The experienced doctor pauses to rub his eyes. His job can be tiring, at times, especially when he’s teaching things to students who don’t do their research. Still, he must teach. So, he goes on.

He goes on to explain lack of care is detrimental. How, without care the aging process is rapid. That the body can be tricked. But, he explains, that he, as a doctor, would not recommend this. It is bad for the psyche and for the contact sensors. He tells the student how body can be tricked by certain chemicals that are sent to the aging centres of the brain. That physical acts that would normally imply love trigger these chemicals, even when they are careless. But this is not good for the brain, he stresses. The lonely still continue to trick their brains and their bodies, though. Touch-houses such as this one continue to quietly flourish throughout the world.

He asks the student if he still understands.

“Yes, I think so.” Answers the student.

The experienced doctor doesn’t look too impressed. He sighs again, quietly, so that the student doctor isn’t quite sure if he sighed at all.

“Okay, let’s go back to Ken. He may help you to understand more fully”
The two turn around to look at a small screen behind them. The screen runs a feed of the CCTV camera from the reception area. On the screen the two can see Ken still talking with the receptionist. He is standing up very straight, flashing his perfect teeth in a perfect smile. He uses his hands to gesticulate a lot while he talks. Overall, Ken looks very lively.

“That, you see,” says the experienced doctor to the student, “is how much of an effect just half an hour of care can have on even the most aged man.”

The student nods.

Back on screen, Ken says something that seems to make the receptionist laugh a lot. Ken has, in fact, just told her a very funny joke, and the reception area rings with the sound of her reaction. After this, she tells Ken that it’s been very lovely to talk to him, but that she has something that she really must take care of. Ken flashes that perfect smile and says goodbye. The two doctors watch him make his spritely way off to the edge of the screen.

The student doctor now understands the difference that holding a person’s hand can make, in a medical sense. There is just one thing that he does not understand.

He asks “Why, though? I understand how it works, but if it all works as you say then why doesn’t everybody live forever? And why would Ken keep coming here? Why wouldn’t the lonely just let themselves go?”

After releasing his questions, the student doctor shifts his weight from one foot to the other. This whole experience is strange to him.  He isn’t used to thinking about these things.
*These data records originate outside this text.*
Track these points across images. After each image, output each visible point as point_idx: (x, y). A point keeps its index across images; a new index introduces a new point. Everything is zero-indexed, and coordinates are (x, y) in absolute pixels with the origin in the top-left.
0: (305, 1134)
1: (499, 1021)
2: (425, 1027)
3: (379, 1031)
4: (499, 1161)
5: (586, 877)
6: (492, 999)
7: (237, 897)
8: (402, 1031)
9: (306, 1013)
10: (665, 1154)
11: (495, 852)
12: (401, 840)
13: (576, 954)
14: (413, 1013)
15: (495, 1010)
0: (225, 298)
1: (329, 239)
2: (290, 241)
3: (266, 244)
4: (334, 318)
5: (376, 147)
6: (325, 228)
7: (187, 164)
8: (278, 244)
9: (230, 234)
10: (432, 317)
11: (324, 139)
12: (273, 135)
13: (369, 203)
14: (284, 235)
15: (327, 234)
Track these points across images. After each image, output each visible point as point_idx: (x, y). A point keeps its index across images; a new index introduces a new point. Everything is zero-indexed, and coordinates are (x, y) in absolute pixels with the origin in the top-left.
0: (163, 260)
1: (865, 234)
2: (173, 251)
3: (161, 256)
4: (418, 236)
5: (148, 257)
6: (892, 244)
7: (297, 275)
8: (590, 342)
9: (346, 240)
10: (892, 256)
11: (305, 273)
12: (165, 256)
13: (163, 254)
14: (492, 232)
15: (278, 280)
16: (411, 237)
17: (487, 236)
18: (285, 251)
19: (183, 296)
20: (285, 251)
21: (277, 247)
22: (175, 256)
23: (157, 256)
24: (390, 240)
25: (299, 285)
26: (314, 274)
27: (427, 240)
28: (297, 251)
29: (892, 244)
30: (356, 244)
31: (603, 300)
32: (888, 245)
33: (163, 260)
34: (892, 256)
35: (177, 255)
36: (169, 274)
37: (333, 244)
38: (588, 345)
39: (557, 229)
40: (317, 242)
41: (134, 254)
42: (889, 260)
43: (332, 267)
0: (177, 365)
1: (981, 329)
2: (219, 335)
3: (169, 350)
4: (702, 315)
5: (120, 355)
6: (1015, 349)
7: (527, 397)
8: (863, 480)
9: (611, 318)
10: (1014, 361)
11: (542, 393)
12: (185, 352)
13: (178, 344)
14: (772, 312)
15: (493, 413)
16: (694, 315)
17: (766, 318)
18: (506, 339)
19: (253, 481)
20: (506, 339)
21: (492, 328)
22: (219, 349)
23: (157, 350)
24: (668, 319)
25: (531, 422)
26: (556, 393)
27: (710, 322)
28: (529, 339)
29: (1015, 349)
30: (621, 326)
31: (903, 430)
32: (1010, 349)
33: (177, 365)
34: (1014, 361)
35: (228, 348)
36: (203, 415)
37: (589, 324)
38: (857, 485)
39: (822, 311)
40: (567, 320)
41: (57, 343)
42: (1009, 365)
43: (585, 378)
The experienced doctor does his best to respond. The experienced doctor also does his best to maintain his patience. Or, at the very least, to maintain the appearance of patience.

“Well, Ken is still very young, as are a lot of the lonely. At eighty years he is not at all ready to be old, and not at all ready to die. Ken, though has no family to care for him or to show him love.  Ken’s wife left a few months ago. And Ken’s grandparents will help to answer your other question. Only last year they decided, as many 743 year olds do, that they were satisfied with the span of their lives. So, they avoided each other’s touch for six weeks and quietly and happily died of old age. Very few people choose to live eternally, there is only so much time that a person can fill. And, in any case, those that choose to try to live eternally find that they become fully content with their lives no older than 1,000 anyway.  They then do what Ken’s grandparents did, they avoid touch and fade away.”

The two men are quiet for a little while. The student doctor is thinking about everything that he’s just learned. It’s a lot to take in, but it all makes sense. He repeats the gist of it to himself, in a steady way, inside his head. He likes to do this to make sure that he takes in what he has been told. The experienced doctor watches the student while he thinks.

When he is sure, the student says, “I understand.”

“Good.” Says the experienced doctor. “It is important to understand. No one wants to get old, and no one wants to die. It’s very impractical. But no one really wants to live forever. That’s impractical too.”